Example 3: Single-node linked list
Input: 9
Middle node: 9
Output after deletion: NULL
If the linked list has only one node, deleting the middle makes the list empty.
Example 4: Two-node linked list
Input: 10 → 20
Middle node to delete: 20
Output after deletion: 10
In a two-node linked list, the second node is generally treated as the middle node for deletion.
Middle Element in Linked List in C
If you are working in a low-level language, memory management is your responsibility. When you want to find middle element in linked list in c, your structure usually looks like this:
The Code Logic:
- Create a struct for the node.
- Use the while(fast != NULL && fast->next != NULL) condition.
- Once the loop finishes, the slow pointer holds the address of the middle.
In C, the deletion requires you to manually handle the pointer redirection. If you skip the step, you end up with a memory leak. Always ensure that the node being bypassed is properly handled.
Middle of Linked List Java Solutions
Java handles memory through garbage collection, which makes the middle of the linked list implementation in Java slightly more straightforward. You don’t need to “free” the node; just make sure no other code references it.
Java Implementation Insight:
- Use a simple ListNode class.
- Assign slow = head and fast = head.
- Iterate through the list using a while loop.
- After the loop, the slow pointer represents the middle of the linked list.
If your task is to delete middle of the linked list, you would maintain a temp node that stays one position behind the slow pointer. By setting temp.next = temp.next.next, you effectively drop the middle node from the chain.
Common Mistakes to Avoid in Linked List
While the logic seems simple, many students trip up on a few specific areas:
- Null Pointer Exceptions: Always check if fast.next is null before trying to access fast.next.next.
- Single Node Lists: If the list has only one node, your “prev” pointer might remain null. Ensure you handle this by returning null or an empty list.
- The Even Number Rule: Make sure you know if your specific problem wants you to delete the first middle or the second middle in an even-sized list.
Also Read – Advance Data Structure and Algorithms
Comparison Between Approaches to Find Middle of Linked List
The two-pointer method is the most effective approach for both locating the middle of the linked list and executing a deletion. It is efficient and respects the constraints of a linked data structure.

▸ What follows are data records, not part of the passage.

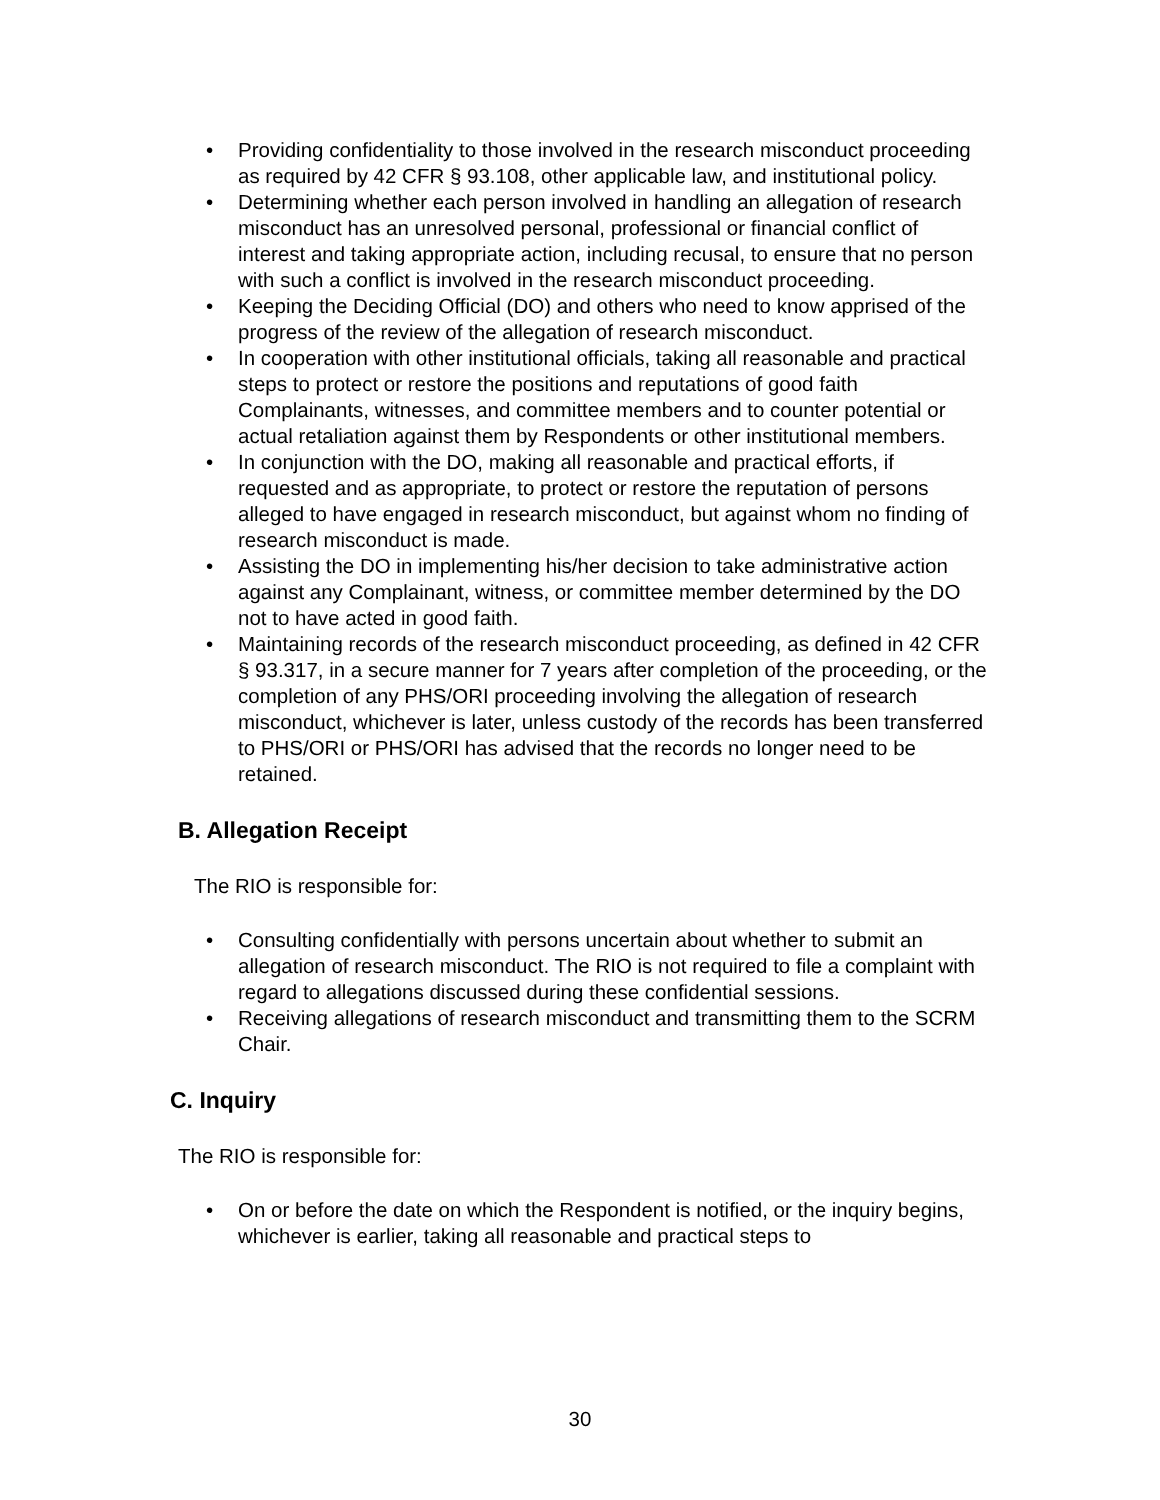• Providing confidentiality to those involved in the research misconduct proceeding as required by 42 CFR § 93.108, other applicable law, and institutional policy.
• Determining whether each person involved in handling an allegation of research misconduct has an unresolved personal, professional or financial conflict of interest and taking appropriate action, including recusal, to ensure that no person with such a conflict is involved in the research misconduct proceeding.
• Keeping the Deciding Official (DO) and others who need to know apprised of the progress of the review of the allegation of research misconduct.
• In cooperation with other institutional officials, taking all reasonable and practical steps to protect or restore the positions and reputations of good faith Complainants, witnesses, and committee members and to counter potential or actual retaliation against them by Respondents or other institutional members.
• In conjunction with the DO, making all reasonable and practical efforts, if requested and as appropriate, to protect or restore the reputation of persons alleged to have engaged in research misconduct, but against whom no finding of research misconduct is made.
• Assisting the DO in implementing his/her decision to take administrative action against any Complainant, witness, or committee member determined by the DO not to have acted in good faith.
• Maintaining records of the research misconduct proceeding, as defined in 42 CFR § 93.317, in a secure manner for 7 years after completion of the proceeding, or the completion of any PHS/ORI proceeding involving the allegation of research misconduct, whichever is later, unless custody of the records has been transferred to PHS/ORI or PHS/ORI has advised that the records no longer need to be retained.
B. Allegation Receipt
The RIO is responsible for:
• Consulting confidentially with persons uncertain about whether to submit an allegation of research misconduct. The RIO is not required to file a complaint with regard to allegations discussed during these confidential sessions.
• Receiving allegations of research misconduct and transmitting them to the SCRM Chair.
C. Inquiry
The RIO is responsible for:
• On or before the date on which the Respondent is notified, or the inquiry begins, whichever is earlier, taking all reasonable and practical steps to
30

| Approach | Time Complexity | Space Complexity | Best For |
| Two-Pass (Counting) | O(N + N/2) | O(1) | Beginners |
| Two-Pointer (Fast/Slow) | O(N) | O(1) | Interviews / Efficiency |
| Array Conversion | O(N) | O(N) | Quick debugging (not recommended) |
FAQs
What happens if the linked list only has two nodes?

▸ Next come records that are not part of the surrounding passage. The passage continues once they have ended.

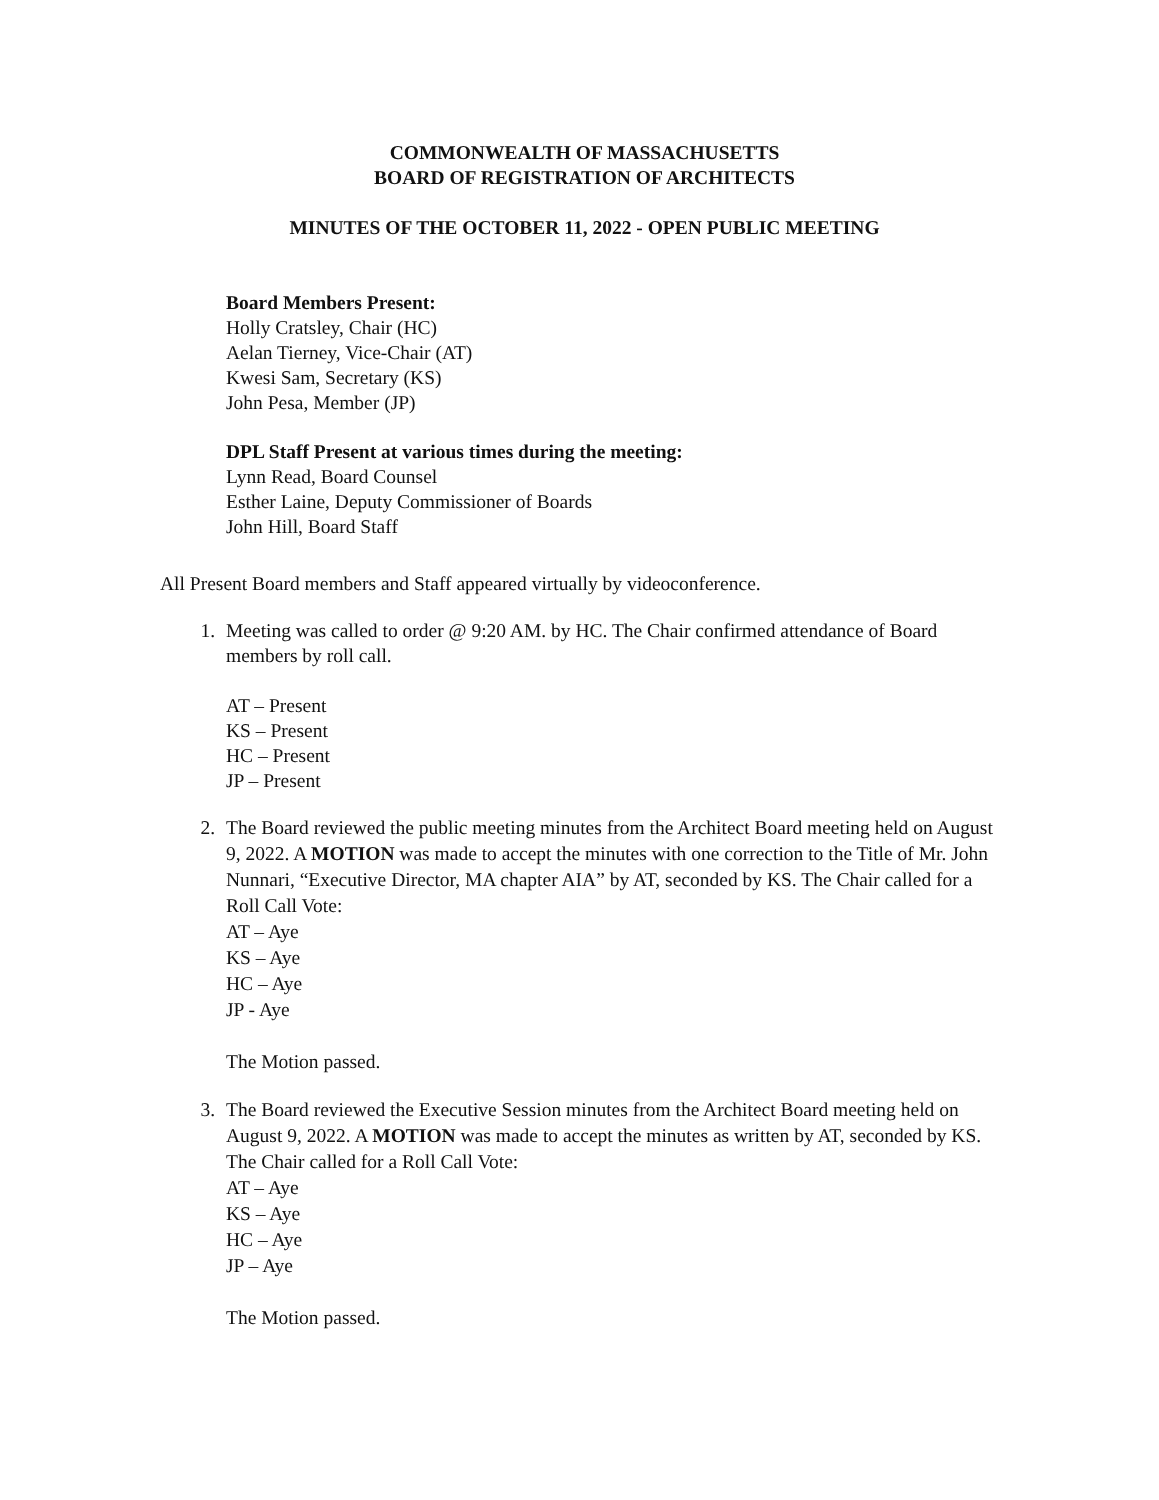COMMONWEALTH OF MASSACHUSETTS
BOARD OF REGISTRATION OF ARCHITECTS
MINUTES OF THE OCTOBER 11, 2022 - OPEN PUBLIC MEETING
Board Members Present:
Holly Cratsley, Chair (HC)
Aelan Tierney, Vice-Chair (AT)
Kwesi Sam, Secretary (KS)
John Pesa, Member (JP)
DPL Staff Present at various times during the meeting:
Lynn Read, Board Counsel
Esther Laine, Deputy Commissioner of Boards
John Hill, Board Staff
All Present Board members and Staff appeared virtually by videoconference.
1. Meeting was called to order @ 9:20 AM. by HC. The Chair confirmed attendance of Board members by roll call.
AT – Present
KS – Present
HC – Present
JP – Present
2.
The Board reviewed the public meeting minutes from the Architect Board meeting held on August 9, 2022. A MOTION was made to accept the minutes with one correction to the Title of Mr. John Nunnari, “Executive Director, MA chapter AIA” by AT, seconded by KS. The Chair called for a Roll Call Vote:
AT – Aye
KS – Aye
HC – Aye
JP - Aye
The Motion passed.
3.
The Board reviewed the Executive Session minutes from the Architect Board meeting held on August 9, 2022. A MOTION was made to accept the minutes as written by AT, seconded by KS. The Chair called for a Roll Call Vote:
AT – Aye
KS – Aye
HC – Aye
JP – Aye
The Motion passed.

In a two-node list, the second node is typically considered the middle of the linked list. The fast pointer will move to the end, and the slow pointer will move to the second node. You would set the first node's next pointer to null to delete it.

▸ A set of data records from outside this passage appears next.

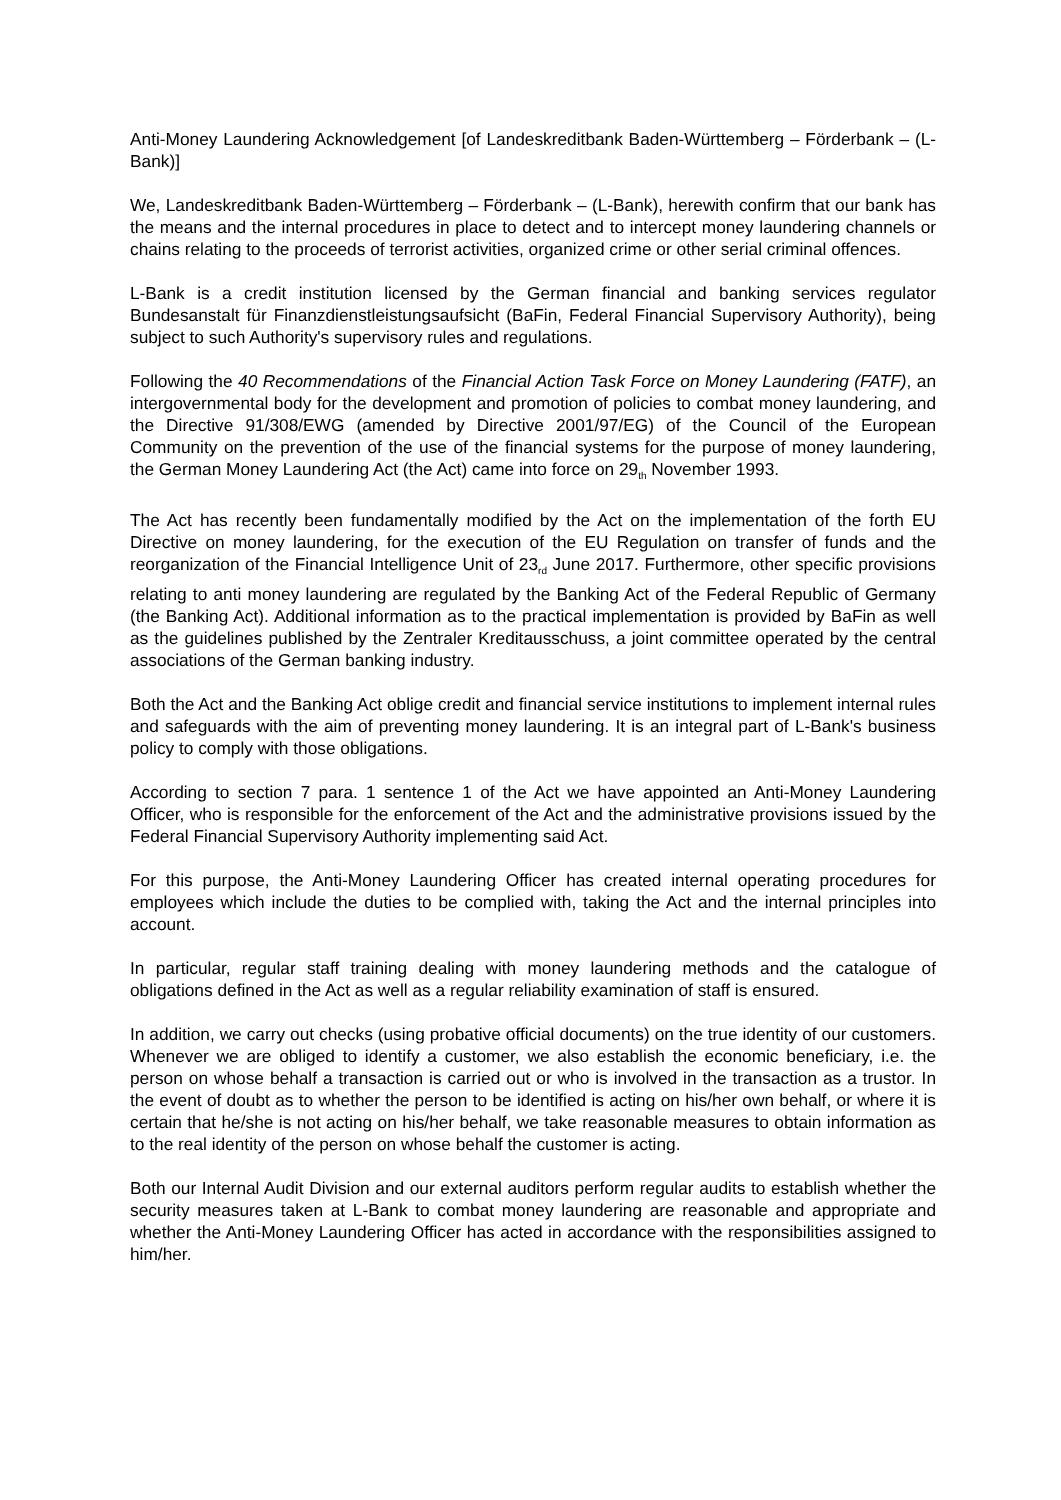Anti-Money Laundering Acknowledgement [of Landeskreditbank Baden-Württemberg – Förderbank – (L-Bank)]
We, Landeskreditbank Baden-Württemberg – Förderbank – (L-Bank), herewith confirm that our bank has the means and the internal procedures in place to detect and to intercept money laundering channels or chains relating to the proceeds of terrorist activities, organized crime or other serial criminal offences.
L-Bank is a credit institution licensed by the German financial and banking services regulator Bundesanstalt für Finanzdienstleistungsaufsicht (BaFin, Federal Financial Supervisory Authority), being subject to such Authority's supervisory rules and regulations.
Following the 40 Recommendations of the Financial Action Task Force on Money Laundering (FATF), an intergovernmental body for the development and promotion of policies to combat money laundering, and the Directive 91/308/EWG (amended by Directive 2001/97/EG) of the Council of the European Community on the prevention of the use of the financial systems for the purpose of money laundering, the German Money Laundering Act (the Act) came into force on 29<sub>th</sub> November 1993.
The Act has recently been fundamentally modified by the Act on the implementation of the forth EU Directive on money laundering, for the execution of the EU Regulation on transfer of funds and the reorganization of the Financial Intelligence Unit of 23<sub>rd</sub> June 2017. Furthermore, other specific provisions relating to anti money laundering are regulated by the Banking Act of the Federal Republic of Germany (the Banking Act). Additional information as to the practical implementation is provided by BaFin as well as the guidelines published by the Zentraler Kreditausschuss, a joint committee operated by the central associations of the German banking industry.
Both the Act and the Banking Act oblige credit and financial service institutions to implement internal rules and safeguards with the aim of preventing money laundering. It is an integral part of L-Bank's business policy to comply with those obligations.
According to section 7 para. 1 sentence 1 of the Act we have appointed an Anti-Money Laundering Officer, who is responsible for the enforcement of the Act and the administrative provisions issued by the Federal Financial Supervisory Authority implementing said Act.
For this purpose, the Anti-Money Laundering Officer has created internal operating procedures for employees which include the duties to be complied with, taking the Act and the internal principles into account.
In particular, regular staff training dealing with money laundering methods and the catalogue of obligations defined in the Act as well as a regular reliability examination of staff is ensured.
In addition, we carry out checks (using probative official documents) on the true identity of our customers. Whenever we are obliged to identify a customer, we also establish the economic beneficiary, i.e. the person on whose behalf a transaction is carried out or who is involved in the transaction as a trustor. In the event of doubt as to whether the person to be identified is acting on his/her own behalf, or where it is certain that he/she is not acting on his/her behalf, we take reasonable measures to obtain information as to the real identity of the person on whose behalf the customer is acting.
Both our Internal Audit Division and our external auditors perform regular audits to establish whether the security measures taken at L-Bank to combat money laundering are reasonable and appropriate and whether the Anti-Money Laundering Officer has acted in accordance with the responsibilities assigned to him/her.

Why is the two-pointer approach better than counting nodes?
Counting nodes requires two full passes through the list: once to count and once to reach the middle. The two-pointer approach finds the middle of the linked list in a single pass, making it faster in practice.
How do I handle the task of deleting the middle of a circular linked list?
For circular lists, the termination condition changes. Instead of checking for null, you check if the fast pointer has looped back to the head.
Can I use this logic to find the middle of the linked list in C++?
Yes, the logic for C++ is nearly identical to the find middle element in linked list in C approach. The only difference is the use of classes or structs and the delete keyword for memory management.
Is it possible to delete the middle node without a "prev" pointer?
It is possible by copying the data from the next node into the current (middle) node and then deleting the next node. However, this approach doesn't work if the middle node is the last node in the list. The prev pointer method is safer and more standard for middle-of-the-linked-list problems.